Le G7 : maintenir le régime des sanctions contre la Russie ou même le renforcer selon les États-Unis
Quoi de plus clair ! Il y a un échec : et la Russie est seule responsable. On ne dit mot, en revanche, des profondes réticences du gouvernement de Kiev à observer le volet politique des accords de Minsk-2, qui accordait une très large autonomie aux régions de Lougansk et Donetsk. Et si la Russie a voulu jouer son rôle face au trouble jeu des États-Unis dans la révolution « démocratique » ukrainienne, il n’en reste pas moins que les objectifs des forces de la DNR (Donetsk) et de la LNR (Lougansk) ne sont pas tous les siens. Dans un entretien publié samedi par le quotidien italien « Corriere della Sera », Vladimir Poutine l’a redit : « Le problème est que les autorités de Kiev ne veulent pas s’asseoir autour d’une table pour en discuter. Et nous n’y pouvons rien. Seuls nos partenaires européen et américain peuvent influencer la situation ».
Mais le G7 a conforté cette salve accusatrice, en liant la levée des sanctions à « l’application intégrale des accords de Minsk et au respect de la souveraineté de l’Ukraine » par la seule Russie. Tout sur le dos. Et Washington a été largement suivie par Berlin et Bruxelles (rappelons que le président russe est exclu du cercle des principales puissances industrielles depuis l’annexion par son pays de la Crimée en mars 2014).
Un déploiement de missiles de croisière américain en Europe dirigé contre la Russie ?

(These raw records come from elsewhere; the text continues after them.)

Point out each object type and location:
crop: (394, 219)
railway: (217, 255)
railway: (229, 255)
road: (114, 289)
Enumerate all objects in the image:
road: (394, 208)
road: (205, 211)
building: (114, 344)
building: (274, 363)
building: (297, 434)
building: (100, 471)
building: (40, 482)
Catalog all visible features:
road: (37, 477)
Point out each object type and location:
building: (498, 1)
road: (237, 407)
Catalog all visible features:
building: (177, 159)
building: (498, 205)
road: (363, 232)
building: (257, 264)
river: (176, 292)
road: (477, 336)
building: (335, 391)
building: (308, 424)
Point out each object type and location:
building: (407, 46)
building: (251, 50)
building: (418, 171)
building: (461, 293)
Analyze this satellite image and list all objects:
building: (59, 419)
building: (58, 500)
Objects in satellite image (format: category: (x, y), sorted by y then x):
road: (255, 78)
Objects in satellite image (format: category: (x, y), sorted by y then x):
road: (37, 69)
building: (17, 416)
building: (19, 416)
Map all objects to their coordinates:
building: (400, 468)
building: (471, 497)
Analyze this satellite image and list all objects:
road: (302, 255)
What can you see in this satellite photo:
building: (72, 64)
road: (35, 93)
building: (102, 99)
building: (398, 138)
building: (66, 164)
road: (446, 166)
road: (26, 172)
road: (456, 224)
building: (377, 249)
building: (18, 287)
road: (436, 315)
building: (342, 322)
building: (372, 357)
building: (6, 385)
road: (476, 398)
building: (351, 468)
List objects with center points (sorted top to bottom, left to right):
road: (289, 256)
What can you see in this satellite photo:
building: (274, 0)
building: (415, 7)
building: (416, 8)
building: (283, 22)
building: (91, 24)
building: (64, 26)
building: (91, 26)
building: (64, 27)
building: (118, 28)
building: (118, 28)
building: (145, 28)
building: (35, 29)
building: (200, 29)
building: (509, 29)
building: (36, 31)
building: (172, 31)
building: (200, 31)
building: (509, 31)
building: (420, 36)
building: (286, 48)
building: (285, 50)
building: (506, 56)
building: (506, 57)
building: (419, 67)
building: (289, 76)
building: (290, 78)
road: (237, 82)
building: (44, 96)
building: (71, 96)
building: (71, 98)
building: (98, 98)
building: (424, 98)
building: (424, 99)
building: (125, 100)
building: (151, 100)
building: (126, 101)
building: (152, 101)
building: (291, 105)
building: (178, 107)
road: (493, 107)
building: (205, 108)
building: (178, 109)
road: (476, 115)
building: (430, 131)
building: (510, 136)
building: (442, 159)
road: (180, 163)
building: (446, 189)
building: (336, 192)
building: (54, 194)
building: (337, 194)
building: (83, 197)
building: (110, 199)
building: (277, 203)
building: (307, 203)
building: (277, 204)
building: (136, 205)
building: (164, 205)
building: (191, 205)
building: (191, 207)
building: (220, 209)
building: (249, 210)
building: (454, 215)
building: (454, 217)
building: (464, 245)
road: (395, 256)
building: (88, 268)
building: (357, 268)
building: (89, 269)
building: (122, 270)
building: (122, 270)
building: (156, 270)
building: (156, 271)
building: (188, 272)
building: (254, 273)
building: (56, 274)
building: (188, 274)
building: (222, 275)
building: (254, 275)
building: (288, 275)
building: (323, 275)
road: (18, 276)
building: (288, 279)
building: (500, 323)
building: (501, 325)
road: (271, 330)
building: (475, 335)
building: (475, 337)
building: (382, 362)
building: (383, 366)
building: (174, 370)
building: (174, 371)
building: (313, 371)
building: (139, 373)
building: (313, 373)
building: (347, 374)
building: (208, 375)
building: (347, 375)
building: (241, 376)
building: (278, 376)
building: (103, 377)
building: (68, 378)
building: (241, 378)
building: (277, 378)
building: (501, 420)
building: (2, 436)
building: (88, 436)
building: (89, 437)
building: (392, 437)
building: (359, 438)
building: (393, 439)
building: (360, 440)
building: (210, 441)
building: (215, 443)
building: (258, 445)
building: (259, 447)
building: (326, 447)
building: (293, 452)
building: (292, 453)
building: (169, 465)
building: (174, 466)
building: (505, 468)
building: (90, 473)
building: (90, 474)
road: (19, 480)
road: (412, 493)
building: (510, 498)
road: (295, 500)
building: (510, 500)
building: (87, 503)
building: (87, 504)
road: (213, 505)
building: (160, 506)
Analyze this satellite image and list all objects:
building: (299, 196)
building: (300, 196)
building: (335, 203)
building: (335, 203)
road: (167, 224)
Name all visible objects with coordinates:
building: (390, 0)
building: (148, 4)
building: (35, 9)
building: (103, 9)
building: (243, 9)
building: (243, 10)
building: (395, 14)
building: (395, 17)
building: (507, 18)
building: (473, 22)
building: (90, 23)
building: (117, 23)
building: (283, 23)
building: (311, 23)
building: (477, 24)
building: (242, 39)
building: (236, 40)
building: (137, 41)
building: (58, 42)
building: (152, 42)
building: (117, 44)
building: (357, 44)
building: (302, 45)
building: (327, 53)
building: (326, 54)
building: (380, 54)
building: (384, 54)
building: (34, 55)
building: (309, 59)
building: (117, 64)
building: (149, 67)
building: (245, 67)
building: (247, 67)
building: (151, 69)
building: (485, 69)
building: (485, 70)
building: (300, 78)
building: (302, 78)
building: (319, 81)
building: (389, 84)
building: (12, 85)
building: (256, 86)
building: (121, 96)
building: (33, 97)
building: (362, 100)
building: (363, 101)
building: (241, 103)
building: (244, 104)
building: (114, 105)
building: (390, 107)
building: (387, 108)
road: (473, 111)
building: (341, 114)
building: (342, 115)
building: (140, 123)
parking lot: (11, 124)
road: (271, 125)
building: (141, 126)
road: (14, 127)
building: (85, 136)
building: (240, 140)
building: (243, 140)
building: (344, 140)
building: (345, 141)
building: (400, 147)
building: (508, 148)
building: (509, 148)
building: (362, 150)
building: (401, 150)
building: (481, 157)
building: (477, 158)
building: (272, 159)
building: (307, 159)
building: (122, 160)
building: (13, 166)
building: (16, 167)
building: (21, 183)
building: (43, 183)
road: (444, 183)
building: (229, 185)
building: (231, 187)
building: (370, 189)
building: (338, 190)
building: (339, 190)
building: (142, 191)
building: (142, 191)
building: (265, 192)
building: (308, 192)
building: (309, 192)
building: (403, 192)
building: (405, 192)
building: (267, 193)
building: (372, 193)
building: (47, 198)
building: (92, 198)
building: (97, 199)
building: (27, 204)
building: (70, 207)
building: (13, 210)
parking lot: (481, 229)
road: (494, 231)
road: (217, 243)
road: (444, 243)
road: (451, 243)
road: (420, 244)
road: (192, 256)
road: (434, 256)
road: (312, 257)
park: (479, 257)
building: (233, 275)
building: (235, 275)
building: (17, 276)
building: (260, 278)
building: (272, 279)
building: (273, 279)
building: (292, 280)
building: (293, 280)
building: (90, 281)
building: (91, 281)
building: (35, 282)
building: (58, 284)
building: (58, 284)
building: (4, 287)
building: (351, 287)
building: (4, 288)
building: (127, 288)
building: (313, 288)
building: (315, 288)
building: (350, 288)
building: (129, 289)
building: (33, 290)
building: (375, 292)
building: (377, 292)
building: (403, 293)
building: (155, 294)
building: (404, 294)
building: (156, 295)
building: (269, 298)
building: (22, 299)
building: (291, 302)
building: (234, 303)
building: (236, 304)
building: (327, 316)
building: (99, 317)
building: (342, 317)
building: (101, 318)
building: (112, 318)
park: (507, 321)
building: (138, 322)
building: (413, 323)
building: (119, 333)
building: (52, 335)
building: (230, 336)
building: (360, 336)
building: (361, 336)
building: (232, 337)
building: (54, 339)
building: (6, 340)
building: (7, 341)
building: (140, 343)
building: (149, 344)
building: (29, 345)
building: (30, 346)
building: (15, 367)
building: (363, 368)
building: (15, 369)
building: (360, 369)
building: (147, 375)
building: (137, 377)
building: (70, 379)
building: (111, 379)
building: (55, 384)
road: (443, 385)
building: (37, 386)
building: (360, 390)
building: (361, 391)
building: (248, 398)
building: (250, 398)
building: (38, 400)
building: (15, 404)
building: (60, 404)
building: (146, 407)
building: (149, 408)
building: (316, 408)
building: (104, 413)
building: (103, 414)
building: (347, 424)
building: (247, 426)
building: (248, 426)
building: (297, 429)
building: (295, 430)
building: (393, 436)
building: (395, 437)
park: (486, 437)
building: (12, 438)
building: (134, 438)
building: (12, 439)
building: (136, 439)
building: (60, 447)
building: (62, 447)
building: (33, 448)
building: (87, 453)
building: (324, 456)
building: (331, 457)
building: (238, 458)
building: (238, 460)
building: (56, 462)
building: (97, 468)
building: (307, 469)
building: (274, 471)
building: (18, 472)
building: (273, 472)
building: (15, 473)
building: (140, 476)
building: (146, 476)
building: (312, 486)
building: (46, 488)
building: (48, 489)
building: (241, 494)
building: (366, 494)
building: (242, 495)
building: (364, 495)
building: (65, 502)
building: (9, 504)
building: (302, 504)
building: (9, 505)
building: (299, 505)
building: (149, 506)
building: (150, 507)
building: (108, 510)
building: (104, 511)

Mieux, aujourd’hui vendredi, le secrétaire à la Défense des États-Unis, Ashton Carter, réunissait à Stuttgart, en Allemagne, des dizaines de hauts responsables américains pour une session de travail censée évaluer, entre autres, l’efficacité de ces sanctions occidentales contre la Russie et surtout élaborer une contre-stratégie à l’intervention militaire de cette dernière en Ukraine.
Et de reprendre très à cœur cette histoire de missile de croisière russe dont des essais auraient été menés en 2008. En effet, ce dernier pourrait porter atteinte, pour une question de longueur de portée, au Traité sur les forces nucléaires à portée intermédiaire (FNI), signé en 1987 par les présidents Reagan et Gorbatchev. L’administration Obama n’a toujours pas dit si le missile russe était nucléaire ou classique – le sait-elle ? –, mais elle a crié derechef à la violation du traité. Et envisage à présent plusieurs options qui « couvrent un champ large », le déploiement de missiles de croisière américain en Europe étant à « l’extrémité la plus lointaine du spectre » a confié un responsable…
La justification est idéale : à violation de traité, violation de traité. Notons que les États-Unis déploient déjà des systèmes anti-missiles, des bases et des radars sur le territoire européen ou en mer – ils avaient pris soin, pour ce faire, de se retirer du Traité ABM limitant les arsenaux de missiles anti-missiles balistiques. Mais gardons les yeux sur l’Est, nous ont dit les États-Unis : « toutes les options étudiées sont destinées à s’assurer que la Russie ne gagne pas un avantage militaire significatif du fait de sa violation » du traité, a commenté un porte-parole du Pentagone…
Le chaud-froid des relations États-Unis/Russie
Le bras de fer est là, de plus en plus prégnant. Mais les États-Unis soufflent le chaud et le froid sur ces relations toujours diplomatiquement tendues, car la Russie est un pilier non négligeable dans la politique internationale globale – ils sont les premiers à le reconnaître. En particulier au Moyen-Orient (en Iran), sa politique peut servir les intérêts américains qui y sont nombreux dans leurs prospectives de remodelage mondial.